Note to self: Stop getting gaslighted about climate change
While individual consumer choices will help mitigate climate change, we shouldn’t allow big corporations escape their accountability by laying the blame on us
Nov 12, 2020
There’s nothing more ironic than using the term “gaslight” when it comes to describing how individual consumers are made to feel guilty about the quick-shifting global climate.
In case you missed it, psychologists refer to “gaslighting” as a type of manipulation that has you questioning your “own reality, memory or perceptions.” This could happen anywhere, from your personal relationships to your workplace, and even the government. Recently, United States representative Alexandria Ocasio-Cortez reminded us that gaslighting happens between consumers and companies as well when it comes to talks on climate change.

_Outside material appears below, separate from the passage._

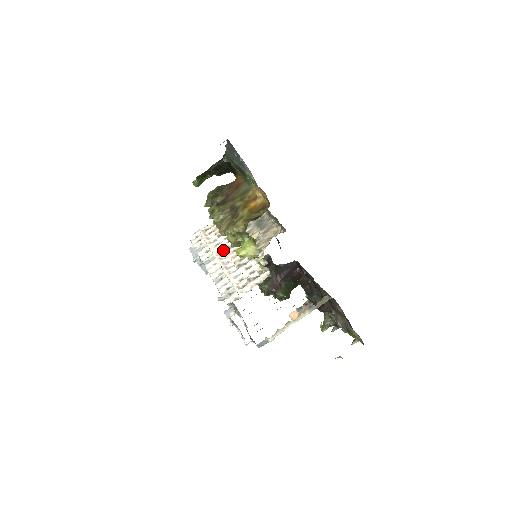
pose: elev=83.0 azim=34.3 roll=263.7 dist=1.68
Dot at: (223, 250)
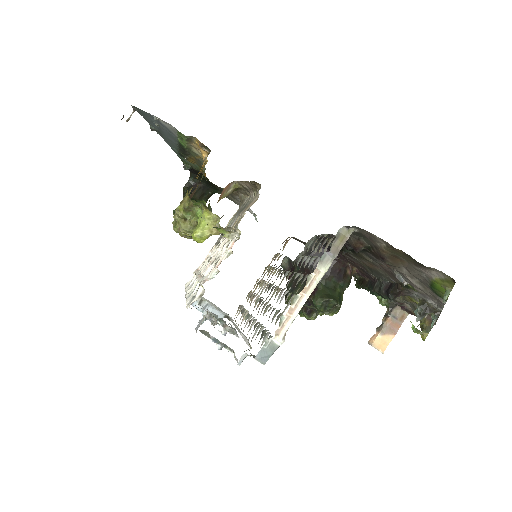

It’s a given that everyone should help save the environment in their own little ways, which include making sustainable choices as consumers. We work in a supply-demand society, after all. In a Vox interview, Climate Accountability Institute co-founder and co-director Richard Heede points out that if everyone makes the right choices as a collective, our individual moves to help mitigate climate change wouldn’t be as futile as we think.
“We’re talking about seven billion people on the planet,” says Heede. But while “[the] household sector and personal consumption are big components, globally, it won’t solve the problem to the degree that we need,” he adds.
While there are things that we can personally do to stop flash floods or save our ice caps from melting, we also have to stop letting companies and other entities control the climate narrative
In fact, a 2017 study found that over 70 percent of the world’s greenhouse gas emissions since 1988 can be traced back to around 100 companies. As Harvard writes, “This contradicts the narrative pushed by fossil fuel interests that individuals’ actions alone can combat climate change, as individual actions have minute effects relative to these emissions.”
Another key point here is, perhaps, having an option and an even playing field. If consumers were given an accessible opportunity to choose renewable, would we still be heavily relying on fossil fuels for our daily necessities? If there are other options in the market that offer actual energy-efficient services, would we still patronize corporations that don’t attempt to invest in more eco-friendly ways to conduct their business?
Over the years, more companies have been disclosing their carbon emissions and set their “science-based targets” for carbon reduction. While this may be great news for sustainability, we shouldn’t rejoice just yet—because as the name suggests, it is still just a “target.” We have to see these companies actually sticking to these goals and having accountability, instead of making promises and greenwashing us.
Just “some companies taking action” wouldn’t be enough to mitigate climate change
Northeastern University professor Shalanda Baker and Environmental Defense Fund managing director Elizabeth Sturcken both tell National Public Radio that the government must also take action by setting policies, such as carbon pricing which some environmentalists lobby for. After all, just “some companies taking action” wouldn’t be enough to mitigate climate change.
“We need leadership that puts a price on carbon. We need leadership that supports sane energy policies,” says Heede.
So yes, while there are things that we can personally do to stop flash floods or save our ice caps from melting, we also have to stop letting companies and other entities control the climate narrative. We can turn off unneeded lights, stop the tap from running while brushing our teeth or pick items with recyclable packaging, but as long as bigger carbon contributors deny or minimize their responsibility in the current climate crisis with a misleading narrative on consumer responsibility, there will always be tons of work to do.